Without sufficient evidence of probable cause, the proper remedy is to remand the matter to the trial court to determine whether the prosecution has any additional evidence that would constitute probable cause, and we shall issue the appropriate instructions to the trial court. (People v. Butler, supra, 31 Cal.4th at p. 1129.)
Visitation Order
Reyes-Cruz next contends the no-visitation order must be limited to while L.R. is a minor. The Attorney General concedes the point, based on People v. Scott (2012) 203 Cal.App.4th 1303, 1313-1314. We agree and shall instruct the trial court to modify the no-visitation order accordingly.
Abstract of Judgment
Reyes-Cruz's final contention is that the abstract of judgment requires modification to reflect the statutory basis for the administrative fee for collecting on direct restitution, as well as the ordered amount. The court ordered Reyes-Cruz to pay $1,725 to the California Victim Restitution Board, and deferred ruling on direct restitution. With respect to all restitution, the court stated at the relevant hearing that: "interest will be paid on that restitution at the rate of $10,000 [sic] from the date of loss." The minute order from that hearing stated: "Pay restitution in the amount as determined and directed by Court as to count(s) 1, 2, 3, 4. Court orders 10% interest of judgment from date of loss. [¶] Court sets restitution amount at $1,725.00." The abstract of judgment states, after listing $1,725 as the amount of restitution, that Reyes-Cruz is to pay "an administrative fee not to exceed 15 percent of the restitution owed."

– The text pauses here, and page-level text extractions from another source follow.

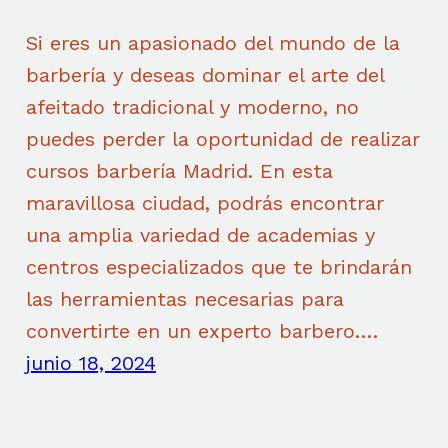
Si eres un apasionado del mundo de la
barbería y deseas dominar el arte del
afeitado tradicional y moderno, no
puedes perder la oportunidad de realizar
cursos barbería Madrid. En esta
maravillosa ciudad, podrás encontrar
una amplia variedad de academias y
centros especializados que te brindarán
las herramientas necesarias para
convertirte en un experto barbero.…
junio 18, 2024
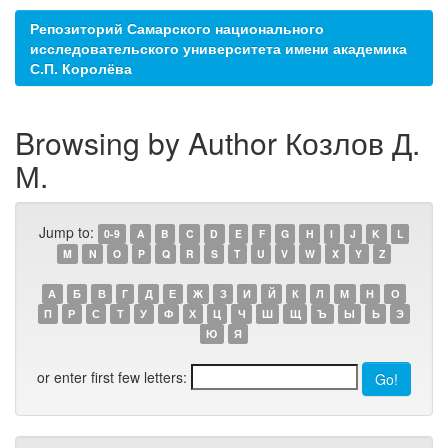
Репозиторий Самарского национального
исследовательского университета имени академика
С.П. Королёва
Browsing by Author Козлов Д.
М.
Jump to:
0-9
A
B
C
D
E
F
G
H
I
J
K
L
M
N
O
P
Q
R
S
T
U
V
W
X
Y
Z
А
Б
В
Г
Д
Е
Ж
З
И
Й
К
Л
М
Н
О
П
Р
С
Т
У
Ф
Х
Ц
Ч
Ш
Щ
Ъ
Ы
Ь
Э
Ю
Я
or enter first few letters:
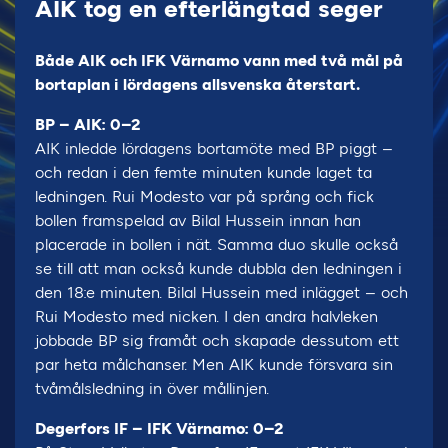
AIK tog en efterlängtad seger
Både AIK och IFK Värnamo vann med två mål på
bortaplan i lördagens allsvenska återstart.
BP – AIK: 0–2
AIK inledde lördagens bortamöte med BP piggt –
och redan i den femte minuten kunde laget ta
ledningen. Rui Modesto var på språng och fick
bollen framspelad av Bilal Hussein innan han
placerade in bollen i nät. Samma duo skulle också
se till att man också kunde dubbla den ledningen i
den 18:e minuten. Bilal Hussein med inlägget – och
Rui Modesto med nicken. I den andra halvleken
jobbade BP sig framåt och skapade dessutom ett
par heta målchanser. Men AIK kunde försvara sin
tvåmålsledning in över mållinjen.
Degerfors IF – IFK Värnamo: 0–2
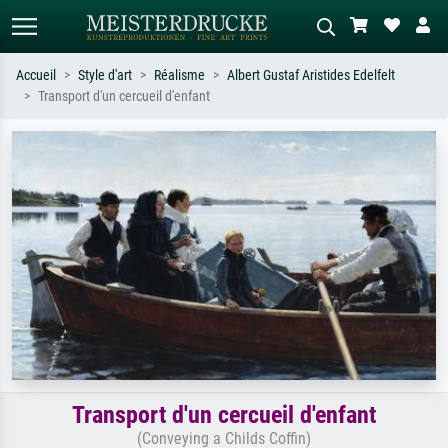
Accueil
Style d'art
Réalisme
Albert Gustaf Aristides Edelfelt
Transport d'un cercueil d'enfant
Recherche standard
Recherche d'images IA
Recherchez par artiste, titre ou style –
Décrivez la scène – ex. prairie verte,
ex. Monet, Nuit étoilée,
abstrait avec beaucoup de rouge,
impressionnisme, vague de Hokusai,
tableau sombre, nu debout près d'un
nu.
arbre.
Transport d'un cercueil d'enfant
(Conveying a Childs Coffin)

Reyes-Cruz states the trial court, in contravention of established authority, did not indicate a statutory basis for the fee attached to the restitution amount, nor does the minute order or abstract of judgment reflect one. Further, the court's oral statement suggests either a misstatement or mistranscription, because $10,000 is an amount, not a "rate" of interest. Generally, if there is a difference between an oral pronouncement and a minute order, the oral pronouncement is controlling. (People v. Mesa (1975) 14 Cal.3d 466, 471.)
The Attorney General concedes the error, but argues we should order the abstract of judgment corrected to reflect an interest rate of the statutory 10 percent to reflect the statutory authority for that amount of restitution.
Given the ambiguity in the transcript and the fact that we are remanding to correct the no-visitation order and determine the HIV testing issue, the correct remedy here is to permit the trial court to correct the order and abstract of judgment to resolve the interest rate issue and to indicate the appropriate statutory authority for its order.
III
DISPOSITION
The matter is remanded to the trial court with directions to: 1) limit the no-visitation order to reflect that it expires when L.R. turns 18 years old; 2) determine whether the prosecution has any additional evidence that would constitute probable cause sufficient to order HIV testing; 3) indicate the rate of interest on the restitution order; and 4) indicate the statutory authority for the fee attached to the restitution order.
In all other respects, the judgment is affirmed.
MOORE, J. WE CONCUR: O'LEARY, P. J. BEDSWORTH, J.